DD ISO/TS 10993-20:2006 - Comprehensive Guidance for Biological Evaluation

The DD ISO/TS 10993-20:2006 standard provides vital insights into the biological evaluation of medical devices, addressing biocompatibility testing protocols essential for ensuring safety in healthcare technology. Published on September 29, 2006, this guideline represents an identical adoption of the ISO standard, emphasizing its global significance.

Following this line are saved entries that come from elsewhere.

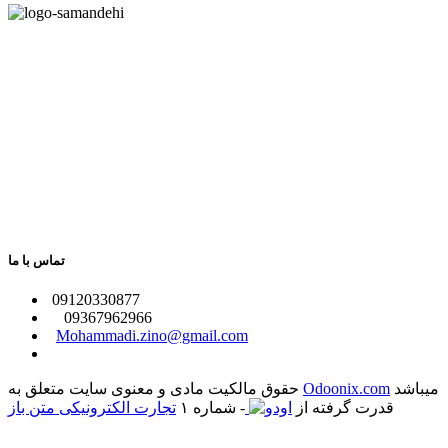
تماس با ما
​09120330877
09367962966
​
Mohammadi.zino@gmail.com
میباشد
Odoonix.com
حقوق مالکیت مادی و معنوی سایت متعلق به
قدرت گرفته از
- شماره ۱
تجارت الکترونیکی متن باز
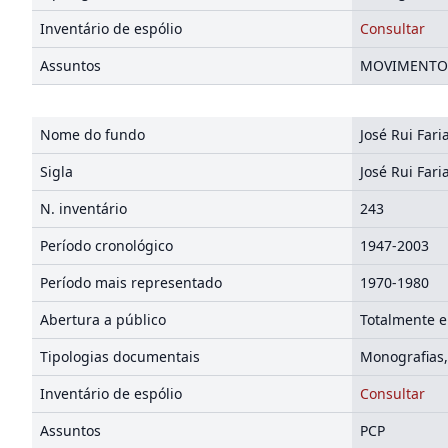
Inventário de espólio
Consultar
Assuntos
MOVIMENTO E
Nome do fundo
José Rui Far
Sigla
José Rui Far
N. inventário
243
Período cronológico
1947-2003
Período mais representado
1970-1980
Abertura a público
Totalmente e
Tipologias documentais
Monografias,
Inventário de espólio
Consultar
Assuntos
PCP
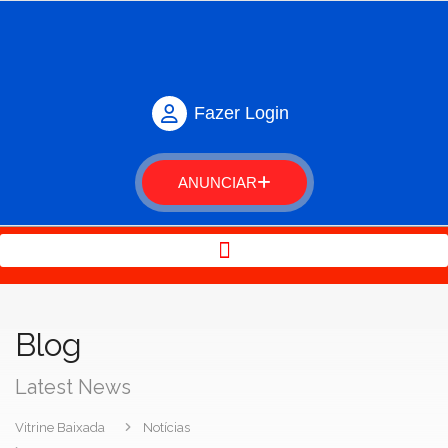
Fazer Login
ANUNCIAR
Blog
Latest News
Vitrine Baixada
Notícias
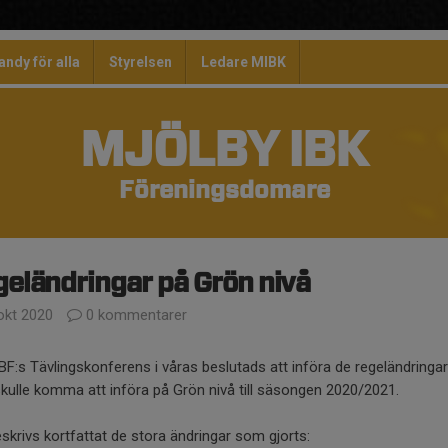
andy för alla
Styrelsen
Ledare MIBK
MJÖLBY IBK
Föreningsdomare
eländringar på Grön nivå
okt 2020
0 kommentarer
BF:s Tävlingskonferens i våras beslutads att införa de regeländring
kulle komma att införa på Grön nivå till säsongen 2020/2021.
skrivs kortfattat de stora ändringar som gjorts:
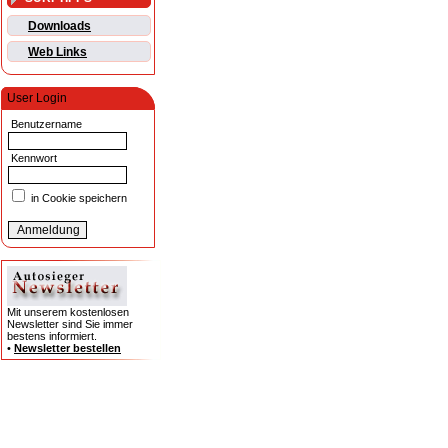
Downloads
Web Links
User Login
Benutzername
Kennwort
in Cookie speichern
Mit unserem kostenlosen
Newsletter sind Sie immer
bestens informiert.
•
Newsletter bestellen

With an ISBN of 0 580 49228 1, this document serves as an authoritative reference point for professionals involved in the development, testing, and regulatory compliance of medical devices. Costing £220.00, it is an essential investment for manufacturers, regulatory professionals, and quality assurance experts focused on patient safety and compliance with rigorous industry standards.

Key Specifications

• Category: Health Care Technology
• Standard Type: Technical Specification
• ISBN: 0 580 49228 1
• Publication Date: September 29, 2006
• Format: Available in both PDF and hardcopy

Importance of Biological Evaluation

In the context of increasing scrutiny over medical devices and their impact on human health, the biological evaluation is a necessity that cannot be overlooked. DD ISO/TS 10993-20:2006 provides a framework for assessing risks associated with the biological interactions of device materials, which is critical in the pre-market phase. The standard outlines methodologies for risk assessment, ensuring that all devices meet the stringent safety requirements dictated by regulatory bodies.

Who Should Use This Standard?

This technical specification is particularly beneficial for:

• Device manufacturers looking to align their products with international safety standards.
• Quality assurance teams tasked with overseeing compliance and risk management.
• Regulatory affairs personnel engaged in submitting documentation for market approvals.

Conclusion

Investing in the DD ISO/TS 10993-20:2006 is a strategic decision that enhances the credibility of medical device manufacturers while facilitating compliance with global regulations. The standard not only aids in mitigating risks but also supports the advancement of healthcare technology by ensuring that devices do not adversely affect patients. Secure your copy today and take a significant step toward safeguarding healthcare outcomes.